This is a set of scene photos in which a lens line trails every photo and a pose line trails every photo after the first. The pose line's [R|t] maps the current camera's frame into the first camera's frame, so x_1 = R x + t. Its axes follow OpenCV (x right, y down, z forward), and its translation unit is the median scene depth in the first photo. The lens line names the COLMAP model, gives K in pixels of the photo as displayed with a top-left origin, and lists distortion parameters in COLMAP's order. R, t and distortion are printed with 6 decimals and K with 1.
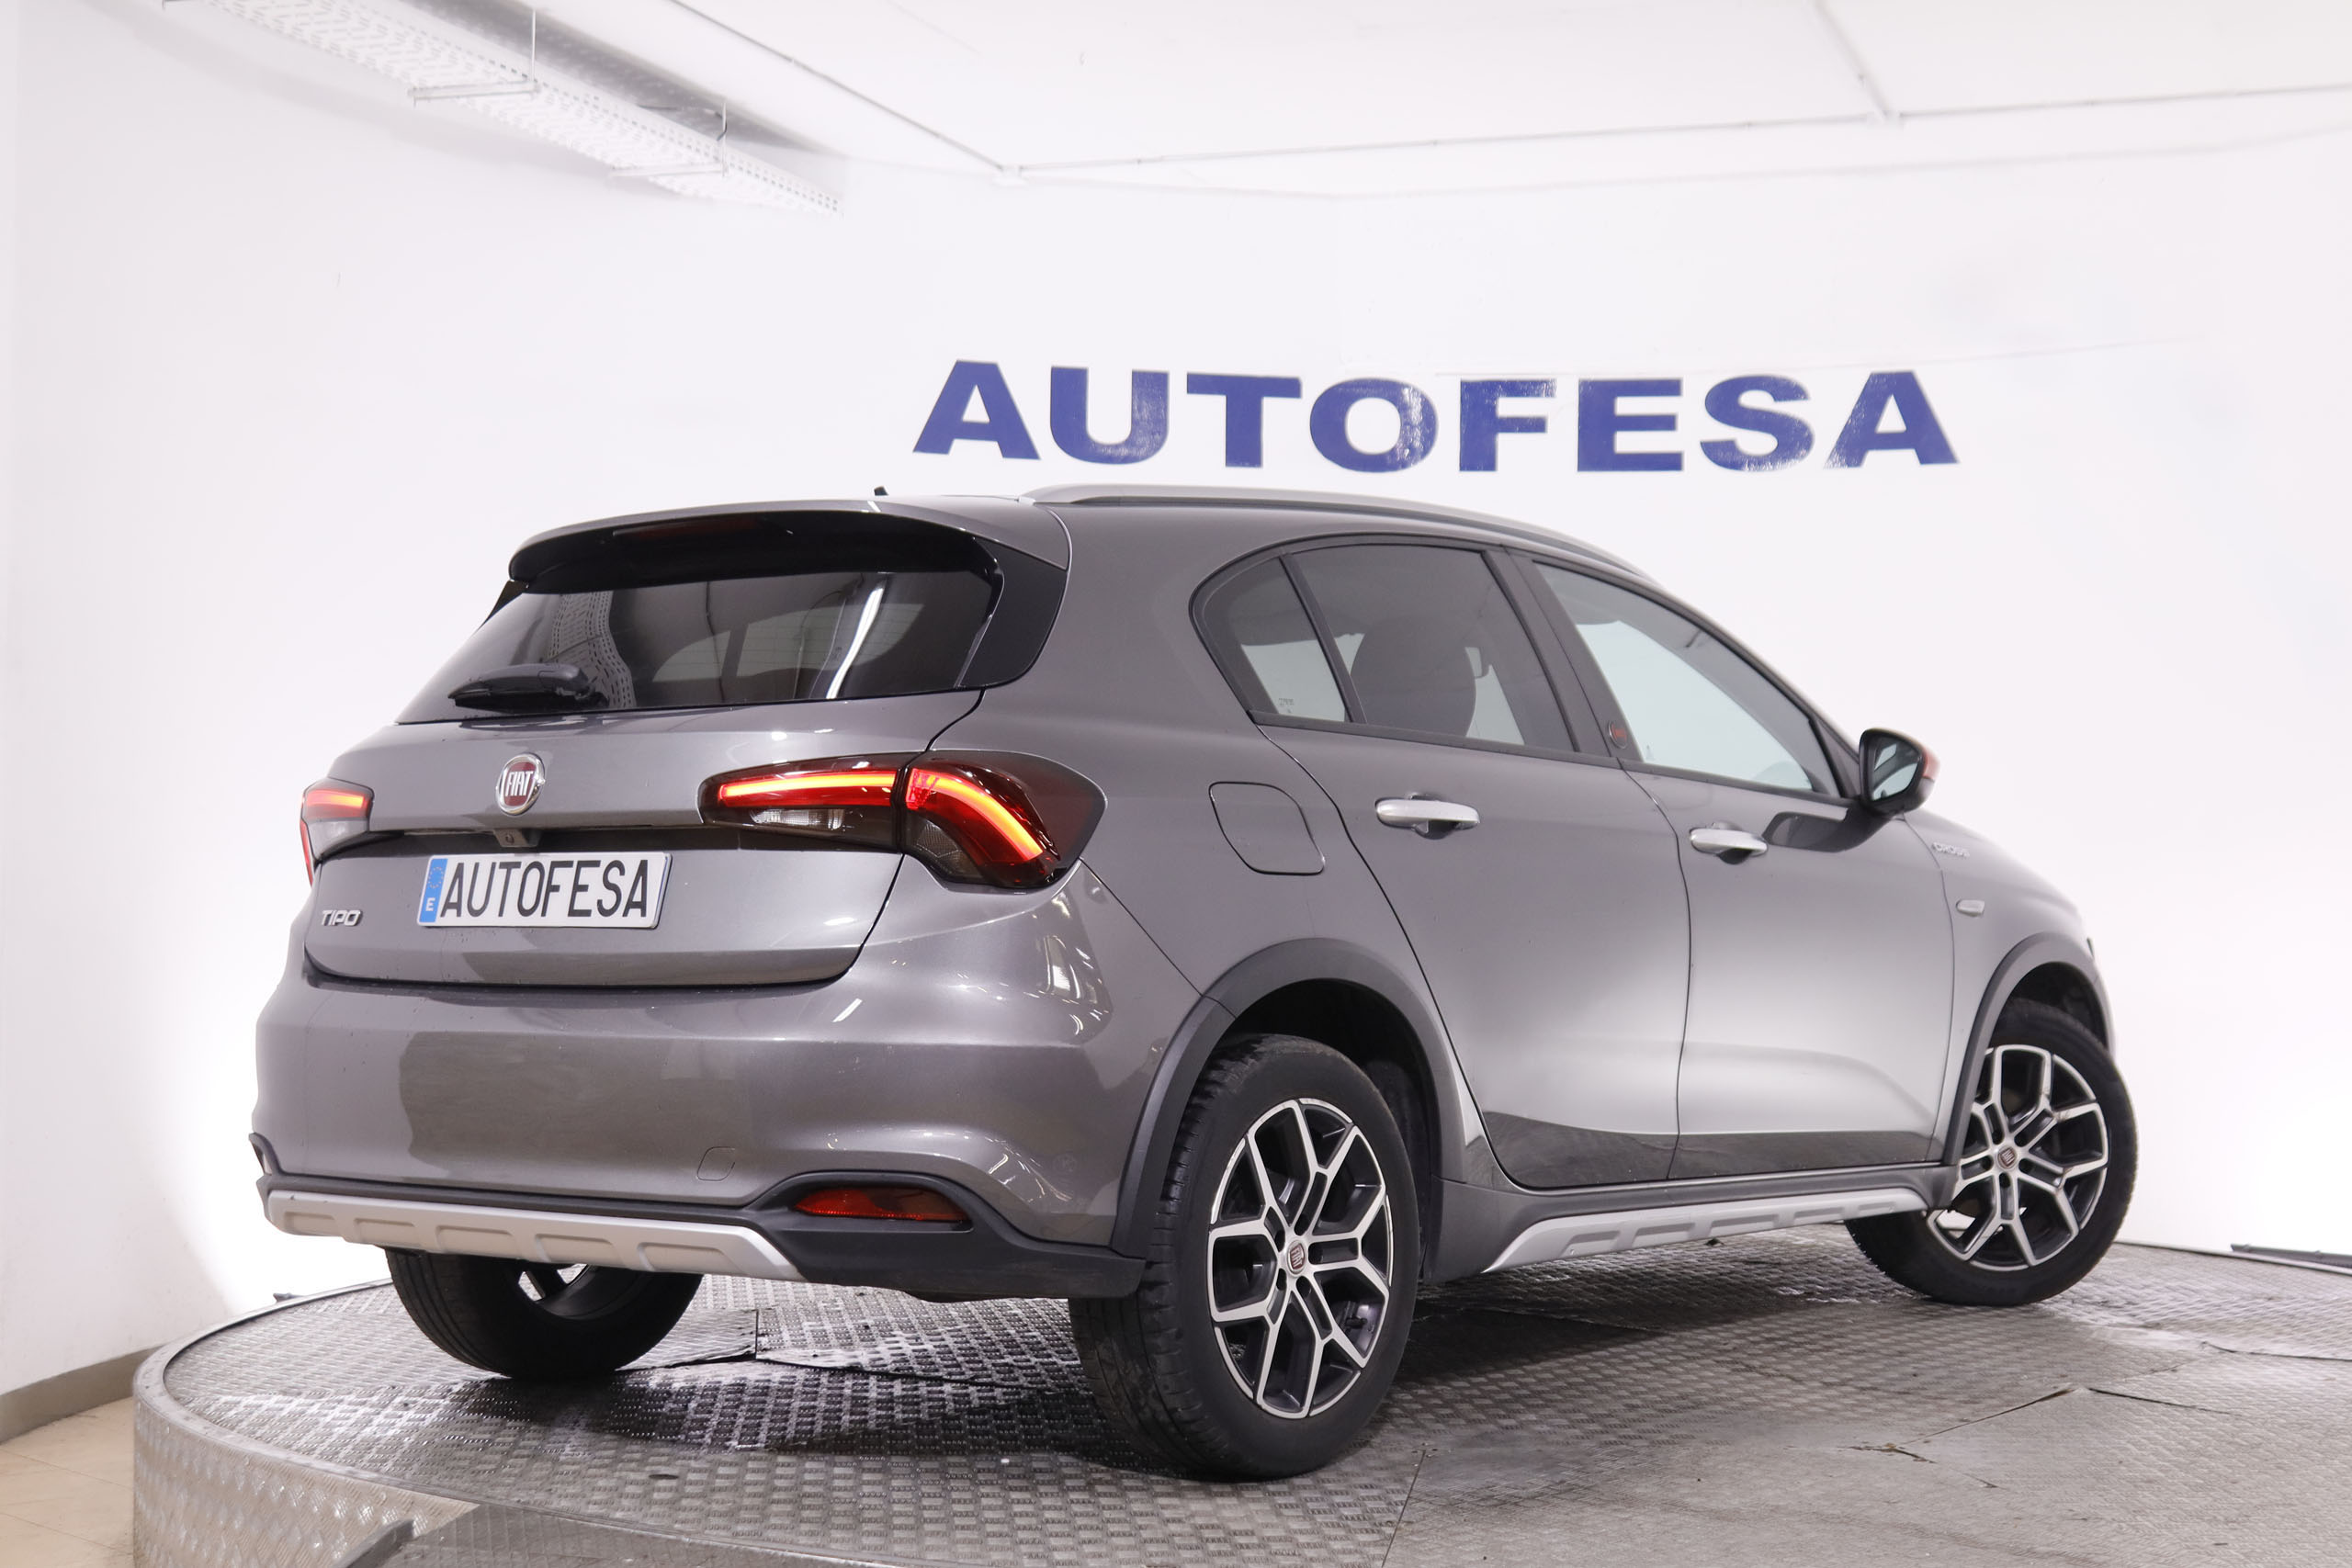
lens RADIAL K [[3567.3, 0, 1211.3], [0, 3567.3, 747.2], [0, 0, 1]] dist [0.058451, 0.000000]
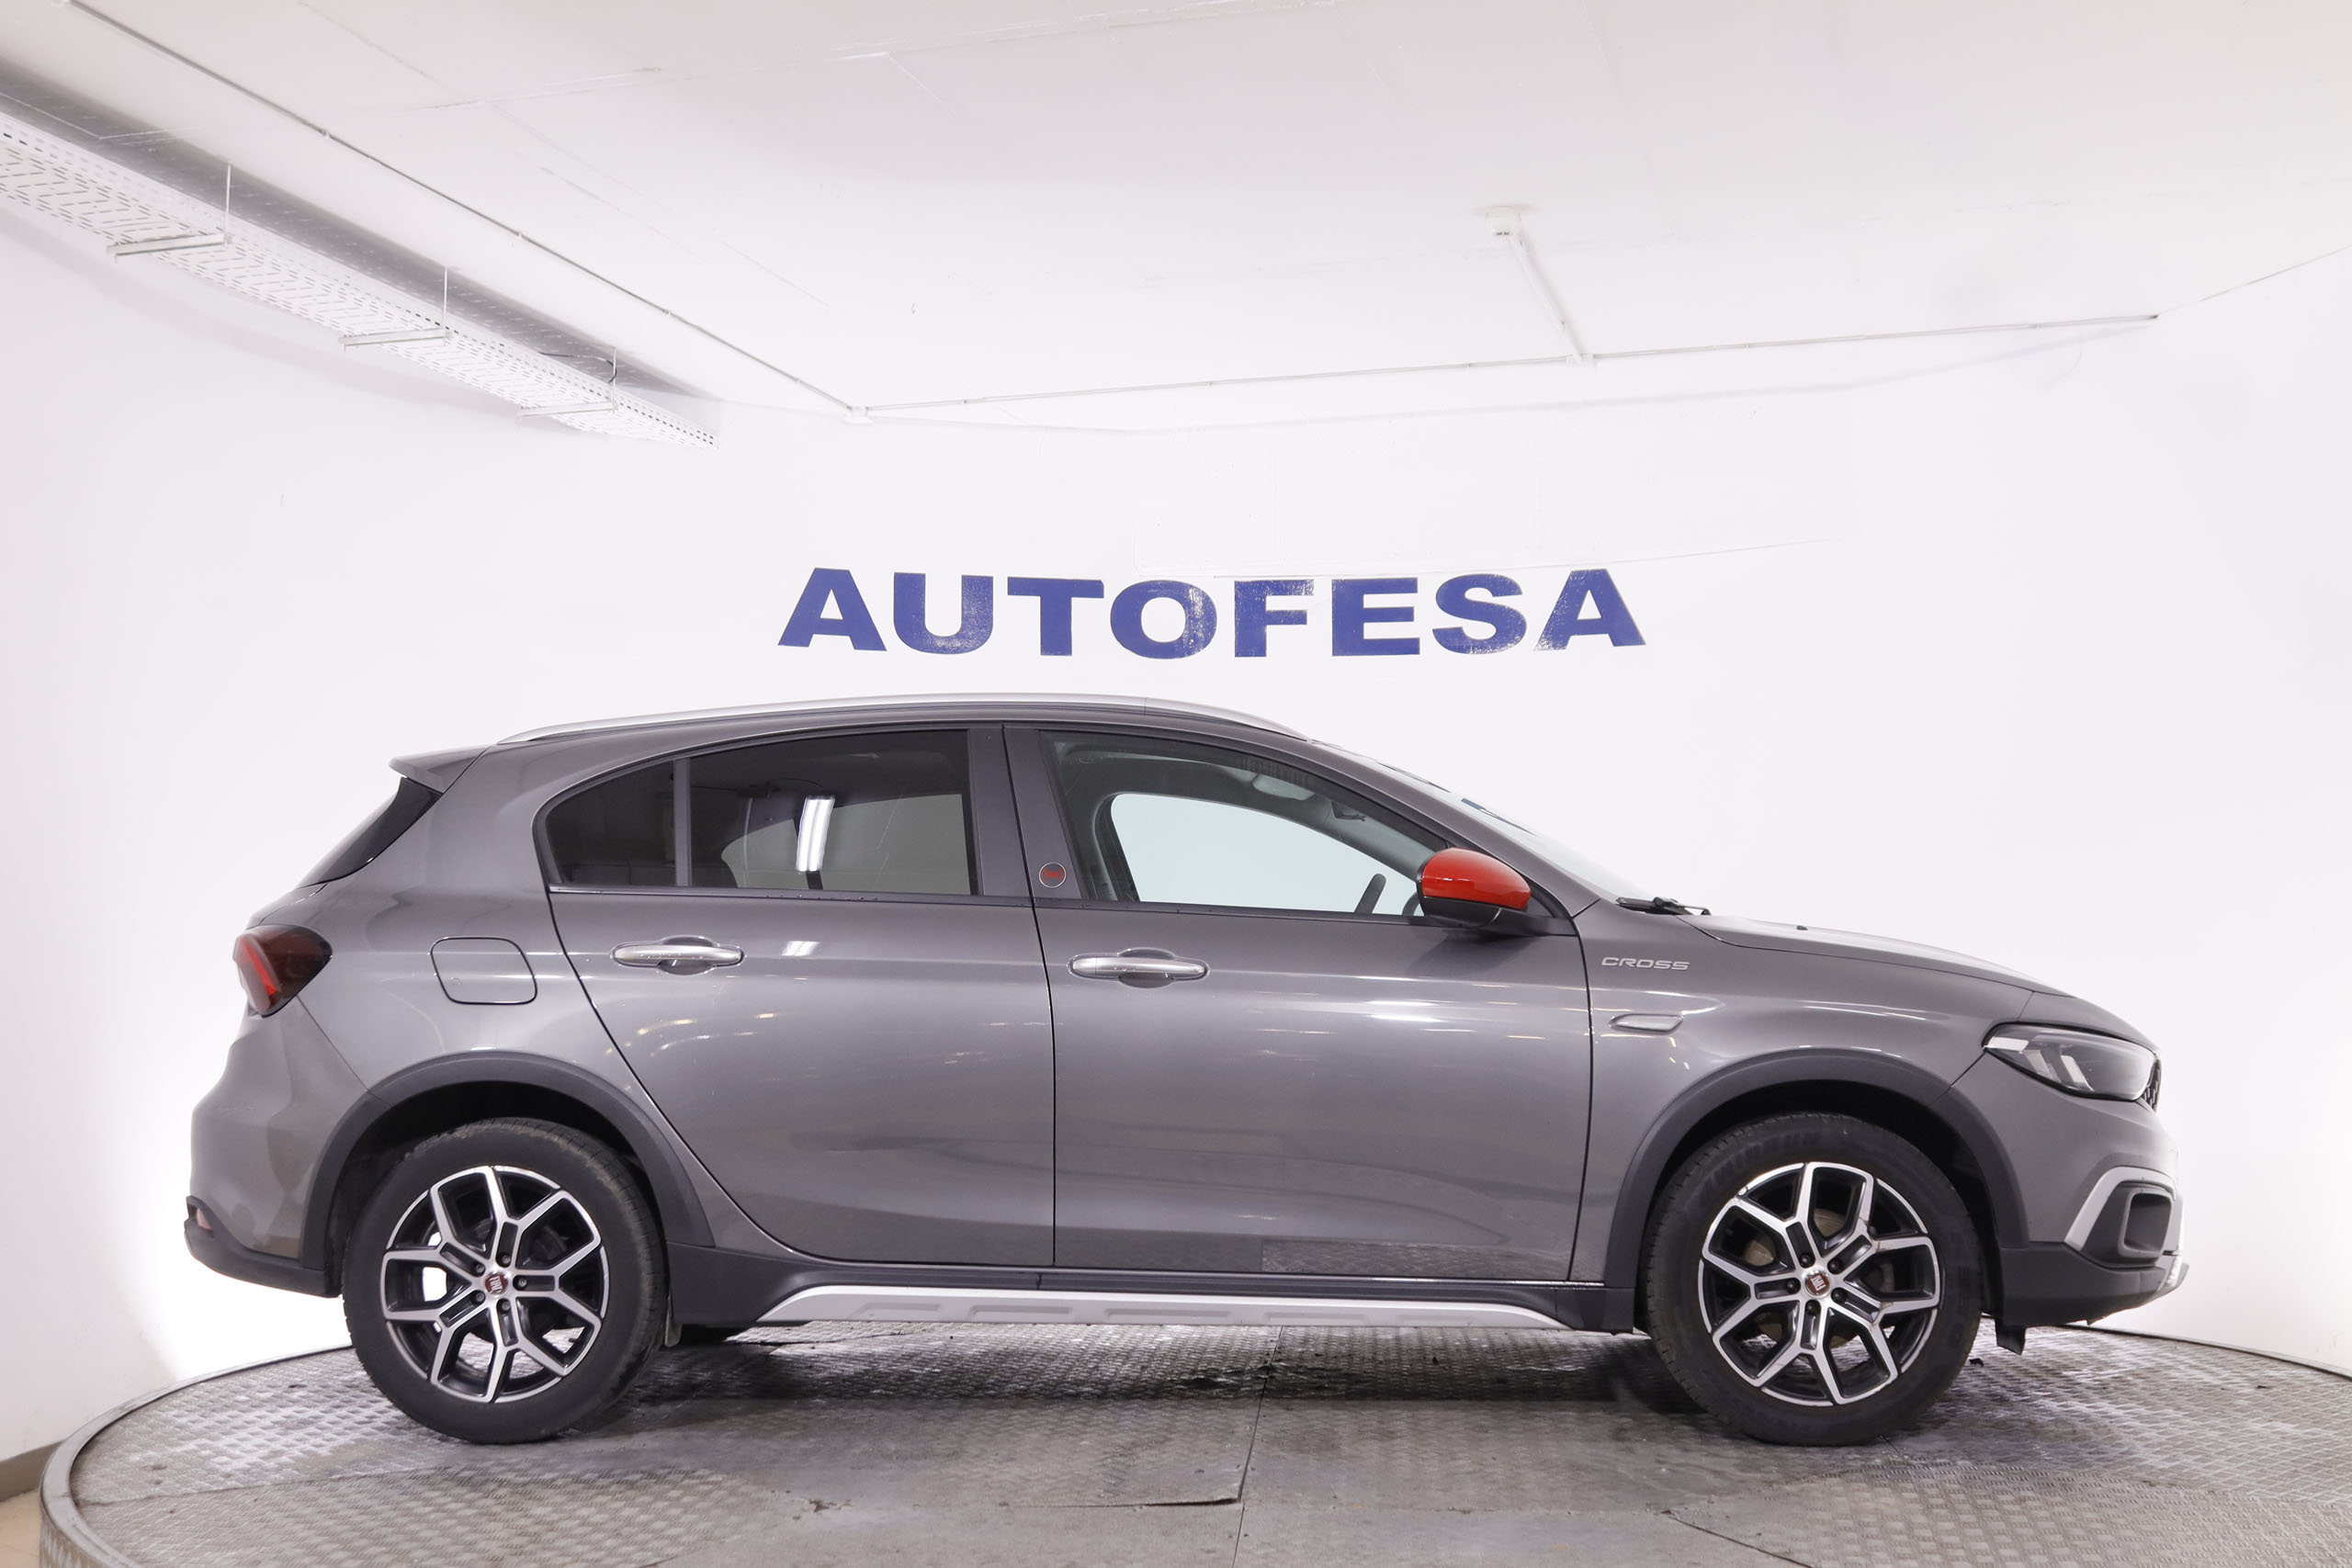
lens RADIAL K [[2622.6, 0, 1156.4], [0, 2622.6, 739.4], [0, 0, 1]] dist [-0.000223, 0.000000]
pose [[0.998964, -0.012720, 0.043700, 0.003847], [0.015235, 0.998217, -0.057707, 0.001535], [-0.042888, 0.058313, 0.997377, 0.120968]]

• WHAT THE TASK ASKS: Copy out, in full, each line of the material above that contains the word "lens".

• EXPECTED ANSWER:
This is a set of scene photos in which a lens line trails every photo and a pose line trails every photo after the first. The pose line's [R|t] maps the current camera's frame into the first camera's frame, so x_1 = R x + t. Its axes follow OpenCV (x right, y down, z forward), and its translation unit is the median scene depth in the first photo. The lens line names the COLMAP model, gives K in pixels of the photo as displayed with a top-left origin, and lists distortion parameters in COLMAP's order. R, t and distortion are printed with 6 decimals and K with 1.
lens RADIAL K [[3567.3, 0, 1211.3], [0, 3567.3, 747.2], [0, 0, 1]] dist [0.058451, 0.000000]
lens RADIAL K [[2622.6, 0, 1156.4], [0, 2622.6, 739.4], [0, 0, 1]] dist [-0.000223, 0.000000]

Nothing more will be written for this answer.